Depends on a lot of variables, especially how much system RAM is available to start with. Hitting the swap file will slow down anything. Maxing out GPU RAM will slow down the UI as well, as resources have to be paged to system RAM just to draw the preview. (Not sure how much GPU memory a 32bit app can address.) Those, however, are really more systems issues than app issues.

I've used a number of 32-bit 3D apps in a 32bit and 64bit OS with only 4GB RAM. Even after upgrading to a bigger system, I was still stuck with the same 32-bit apps. The upgrade removed most of the bottlenecks and performance issues. Well, an SSD helped too.

Also, FYI, you can run the render in a separate process on a 32 bit version of Poser on a 32 bit system as well, giving it a separate memory allocation. This has been possible since Poser 7, but will only exacerbate memory issues with rendering not readily apparent in the setup stages.
Which is precisely why I didn't recommend it.
 

spearcarrier

Admirable
Lawks. Once again I didn't get notification on these replies. Why why why do forums do that to me...

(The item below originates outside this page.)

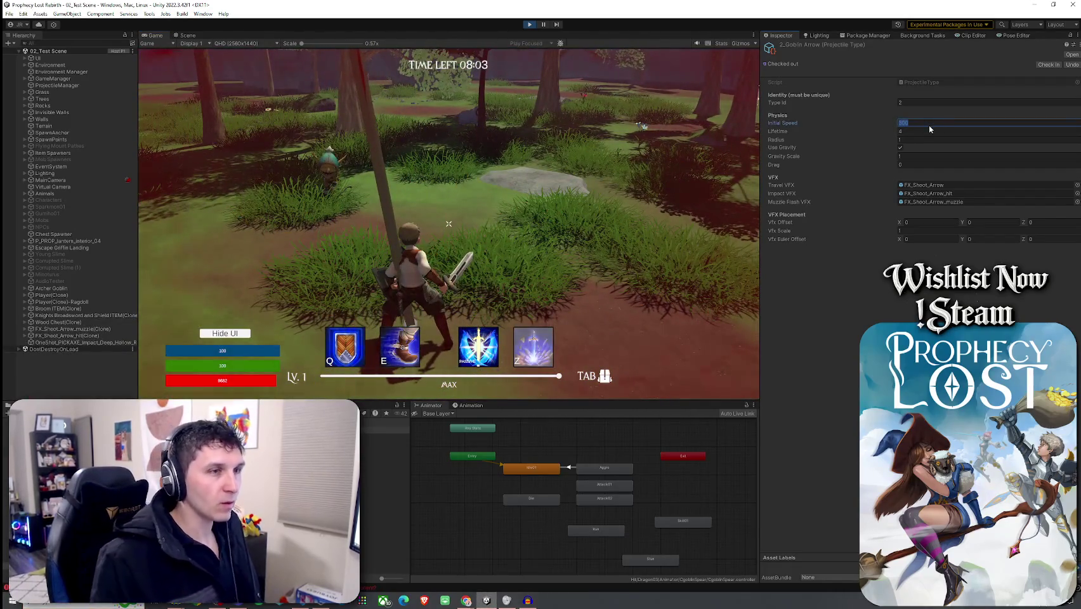
text(1)
key(Return)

Yer probably right it's a RAM issue. The new puter is put together and... is actually slower than the old one, but I know this is because we forgot the all important... RAM that fits. Yes. I had no sheep for my new meadow. So I'm running on 16GB when I used to have 32 and I can sure tell the difference. I'm waiting on a new RAM stick to arrive in the mail now. I'll have to build that up slowly due to finances.

Hearing the issues might not have been hardware kind of scare me. This puter is rarely on the internet because there's no point. It runs only what I need, and I keep things down on the low simply for my sanity. But I can tell you that I've been working on creating dynamic hair props lately for DAZ. (That's a tall order as I have to take the hair prop I like and essentially remodel it. I need to brainwash all of the hair prop creators to weld their objects neatly and give each one a mask. No. I'm not kidding. I just need the minions and the evil funds from the evil bank. And shoot the next person that tells me to use VWD with a dart of silence.) I tend to have to increase vertices a lot. And do a lot of memory hogging things. My objects and things will often end up with a higher memory load than the ones you buy in the store as a result.

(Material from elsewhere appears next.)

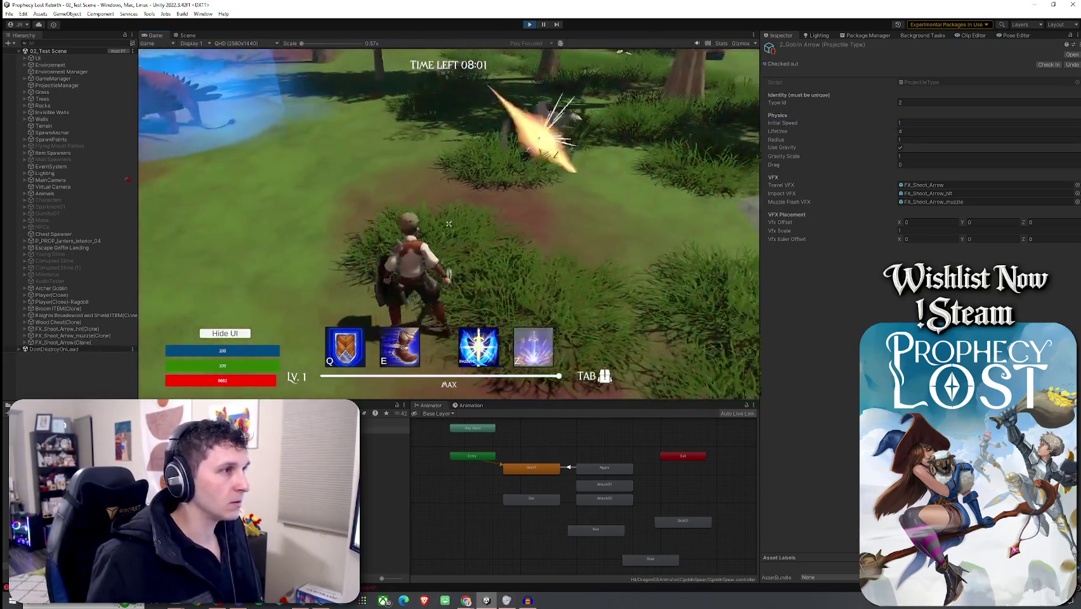
key(w)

Also, when animating, sometimes I'll stick the characters in a full on scene. That alone is a lot of work for the puter I'm given to understand.

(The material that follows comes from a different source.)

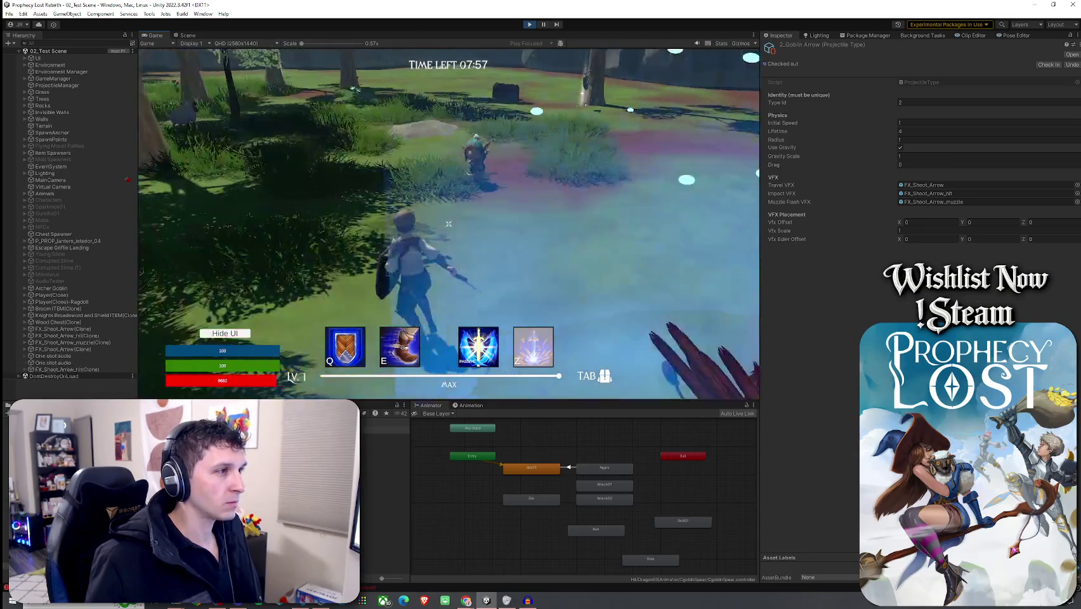
click(918, 123)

But currently running Windows 7 Professional, 64bit, 16GB of little sheep, and the new core that I'd linked earlier in the thread.
 

modus0

New-Bee
For watercooling, a good first-step purchase would be a CPU AIO (All-in-One) water-cooling kit. There are numerous versions available, from numerous companies, but they are essentially a pump built into the CPU block, and two hoses going to a radiator, all of that already assembled and filled. They also tend to be cheaper than going for a custom-built CPU water-cooling loop. And installation is only slightly more difficult than installing an air-cooler for a CPU.
 

spearcarrier

Admirable
Oh, well that doesn't sound too too terrifying. After I get all the RAM my heard desires I'm pretty sure I'll be looking into it.

We've been wondering if maybe the real reason why my puter slowed down is one of the cards died. We'll hopefully be looking at that today.